Film Review – Rango

Directed by Gore Verbinski
Starring Johnny Depp, Isla Fisher and Abigail Breslin

After two days of release the word on this movie has been pretty positive, in fact many of my friends on Twitter (especially @EthanRunt) have been praising this movie to the sky, so this definitely upped my interest in the film (I had not been won over by the trailers and Gore Verbinski rarely inspires that much hope for me). Lets just say the movie did not meet my expectations. We join a confused chameleon named Rango (Depp) on his quest to bring law to a frontier style town populated with animals.

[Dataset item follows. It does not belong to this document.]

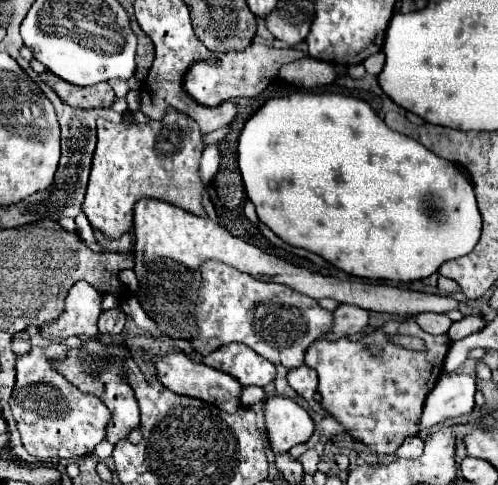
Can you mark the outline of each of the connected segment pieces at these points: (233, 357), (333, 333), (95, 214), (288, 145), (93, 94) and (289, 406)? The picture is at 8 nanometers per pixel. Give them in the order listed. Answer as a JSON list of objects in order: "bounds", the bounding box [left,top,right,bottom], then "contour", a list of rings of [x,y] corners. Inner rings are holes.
[{"bounds":[203,343,275,387],"contour":[[[229,343],[203,357],[203,363],[235,377],[241,385],[265,387],[275,379],[275,365],[241,343]]]},{"bounds":[323,305,369,341],"contour":[[[337,305],[337,309],[333,311],[333,325],[323,337],[333,341],[333,339],[355,335],[367,325],[367,319],[369,319],[369,313],[363,311],[361,307]]]},{"bounds":[81,111,205,239],"contour":[[[169,111],[163,121],[139,125],[115,125],[105,119],[96,122],[97,144],[81,209],[91,227],[103,231],[107,239],[119,239],[119,235],[131,233],[133,207],[145,197],[167,201],[197,217],[205,217],[205,209],[201,205],[203,185],[199,179],[203,135],[191,117],[179,115],[181,113],[177,111]]]},{"bounds":[237,93,481,283],"contour":[[[291,93],[291,95],[285,95],[285,97],[269,99],[241,129],[237,159],[239,159],[239,171],[241,171],[241,177],[243,177],[245,193],[247,193],[249,201],[255,205],[259,219],[275,235],[279,235],[285,243],[289,243],[293,247],[301,247],[301,249],[307,249],[311,253],[321,255],[325,261],[329,261],[337,269],[341,269],[349,275],[361,277],[361,279],[385,279],[385,281],[407,283],[407,281],[417,281],[417,279],[431,277],[443,263],[459,259],[459,257],[471,253],[473,247],[479,241],[479,235],[481,235],[481,213],[478,209],[472,182],[465,175],[465,171],[459,165],[455,165],[451,161],[445,161],[445,159],[437,157],[435,153],[427,151],[427,147],[423,147],[415,139],[389,129],[385,125],[385,121],[381,117],[377,117],[375,111],[365,101],[349,97],[349,95],[339,95],[339,93]],[[431,199],[435,199],[435,203],[439,207],[439,215],[435,215],[435,217],[429,215],[429,203],[427,201],[431,201]]]},{"bounds":[41,73,115,109],"contour":[[[53,73],[41,75],[43,83],[47,83],[67,105],[75,109],[93,109],[93,107],[111,107],[115,101],[114,90],[109,83],[99,83],[91,87],[77,87]]]},{"bounds":[263,395,313,455],"contour":[[[273,395],[263,403],[265,431],[275,455],[287,453],[293,445],[307,443],[313,435],[311,415],[291,397]]]}]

This film baffled me from the get go, we are first introduced to Rango as some sort of thespian. He lives in cage and performs shows with the inanimate objects that litter the cage, it was at this point I found my first annoyance with the film, Depp is unbearable, his nasal whine that persists throughout the movie isn’t kooky or endearing, it’s just annoying. The character has a hero complex, though he is not sure why and in all honesty, neither am I. I did not understand why Rango was supposed to interest me as a character, I didn’t understand his drive or why his personal quest within the movie, in fact I found him dull and a rehash of various other children’s heroes but with less of a likeability factor. With such a dull leading character I began to feel disconnected, but I still held out hope for the supporting cast. I was wrong to hold out hope, there are no memorable characters from this movie; they all just seem to meld into one, none of them stood out at all. I always find animation to be a very character driven art form (think about how important the characters are to every Pixar movie) and this film really suffers from how bland its cast seems to be.

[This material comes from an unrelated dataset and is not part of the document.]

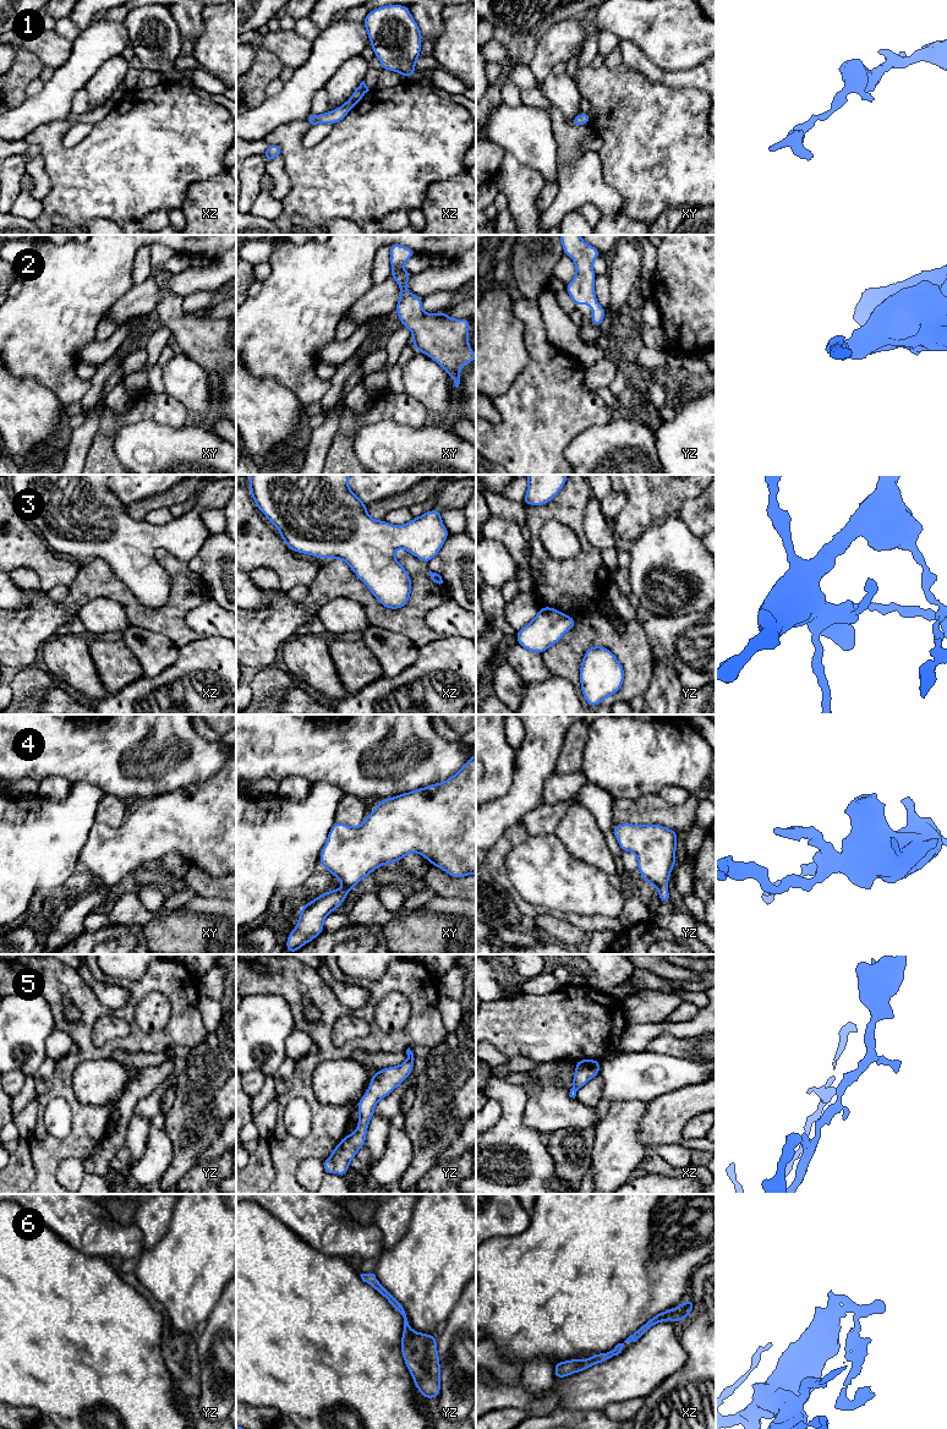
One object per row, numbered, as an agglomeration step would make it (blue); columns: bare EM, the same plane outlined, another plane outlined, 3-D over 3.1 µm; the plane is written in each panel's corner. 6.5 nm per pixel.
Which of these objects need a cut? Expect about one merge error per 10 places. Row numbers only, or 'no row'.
no row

The story has a lot of ideas going on at once, it wants to be a western but at the same time it wants to have a lot of comedy and whilst those two genres are fighting it out, a strange surreal subplot about identity and spirituality is bubbling under the surface. The film borrows plot elements from Spaghetti Westerns, Chinatown and of course Fear and Loathing in Las Vegas (with an animated cameo from Hunter S. Thompson at one point); to pay homage to these classics is fine but to mash them together sloppily makes the movie a mess, mixing Hunter S. Thompson with Clint Eastwood just didn’t work for me, I didn’t see the point. I’m not quite sure how kids will react to the plot, at my screening there were several children running up and down the aisles and one boy loudly proclaimed “Daddy, this is a very boring film”, most of laughs (which there were few of) came from the adults, though I could tell that the film was grating on them too.

On to the high point of the movie, the animation is spectacular. This is probably one of the most gorgeous animated films I’ve ever seen, the character designs are superb and the backgrounds look incredibly realistic. It has a bold and original style which really separates it from every other animated film out there, this clearly marks it as an early front runner for Best Animated Film at next years Academy Awards (though I would be very happy if something better comes along). I think DreamWorks could definitely learn a thing or two from the animators who worked on Rango as it has easily beaten all of their films visually.

I will watch Rango again when it comes to DVD, as I did see it in a cinema full of restless children and I wasn’t looking forward to it too much. As it stands now I find it to be a pretty messy movie with elements of good ideas sprinkled through out the movie. It’s gorgeous to look at but it’s pretty dull to watch.